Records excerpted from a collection

--- START ---

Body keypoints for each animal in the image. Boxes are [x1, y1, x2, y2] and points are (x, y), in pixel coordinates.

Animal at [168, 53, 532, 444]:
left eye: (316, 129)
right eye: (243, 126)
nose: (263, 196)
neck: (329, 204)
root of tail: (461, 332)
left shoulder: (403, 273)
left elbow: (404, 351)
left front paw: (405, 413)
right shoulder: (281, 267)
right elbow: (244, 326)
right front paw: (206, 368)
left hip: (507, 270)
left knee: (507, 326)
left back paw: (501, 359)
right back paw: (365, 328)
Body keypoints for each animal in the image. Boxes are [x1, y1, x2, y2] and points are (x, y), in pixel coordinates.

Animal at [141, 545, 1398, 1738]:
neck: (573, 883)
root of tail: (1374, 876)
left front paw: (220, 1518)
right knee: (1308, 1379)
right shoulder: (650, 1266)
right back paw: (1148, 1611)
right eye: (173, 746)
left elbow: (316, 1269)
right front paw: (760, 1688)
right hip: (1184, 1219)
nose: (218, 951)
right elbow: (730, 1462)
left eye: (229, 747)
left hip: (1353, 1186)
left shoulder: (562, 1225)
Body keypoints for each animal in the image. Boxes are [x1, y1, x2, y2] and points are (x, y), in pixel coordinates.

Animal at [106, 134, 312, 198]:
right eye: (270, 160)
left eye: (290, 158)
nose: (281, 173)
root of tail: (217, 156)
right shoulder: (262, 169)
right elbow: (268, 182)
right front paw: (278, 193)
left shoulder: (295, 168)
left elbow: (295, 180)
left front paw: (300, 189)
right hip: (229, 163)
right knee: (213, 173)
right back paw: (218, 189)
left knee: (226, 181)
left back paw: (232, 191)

--- END ---

Give back the complete data, each line unchanged.

*RESPONSE*:
Body keypoints for each animal in the image. Boxes are [x1, y1, x2, y2] and points are (x, y), in pixel coordinates.

Animal at [168, 53, 532, 444]:
left eye: (316, 129)
right eye: (243, 126)
nose: (263, 196)
neck: (329, 204)
root of tail: (461, 332)
left shoulder: (403, 273)
left elbow: (404, 351)
left front paw: (405, 413)
right shoulder: (281, 267)
right elbow: (244, 326)
right front paw: (206, 368)
left hip: (507, 270)
left knee: (507, 326)
left back paw: (501, 359)
right back paw: (365, 328)
Body keypoints for each animal in the image. Boxes are [x1, y1, x2, y2] and points are (x, y), in pixel coordinates.

Animal at [141, 545, 1398, 1738]:
neck: (573, 883)
root of tail: (1374, 876)
left front paw: (220, 1518)
right knee: (1308, 1379)
right shoulder: (650, 1266)
right back paw: (1148, 1611)
right eye: (173, 746)
left elbow: (316, 1269)
right front paw: (760, 1688)
right hip: (1184, 1219)
nose: (218, 951)
right elbow: (730, 1462)
left eye: (229, 747)
left hip: (1353, 1186)
left shoulder: (562, 1225)
Body keypoints for each animal in the image. Boxes are [x1, y1, x2, y2] and points are (x, y), in pixel coordinates.

Animal at [106, 134, 312, 198]:
right eye: (270, 160)
left eye: (290, 158)
nose: (281, 173)
root of tail: (217, 156)
right shoulder: (262, 169)
right elbow: (268, 182)
right front paw: (278, 193)
left shoulder: (295, 168)
left elbow: (295, 180)
left front paw: (300, 189)
right hip: (229, 163)
right knee: (213, 173)
right back paw: (218, 189)
left knee: (226, 181)
left back paw: (232, 191)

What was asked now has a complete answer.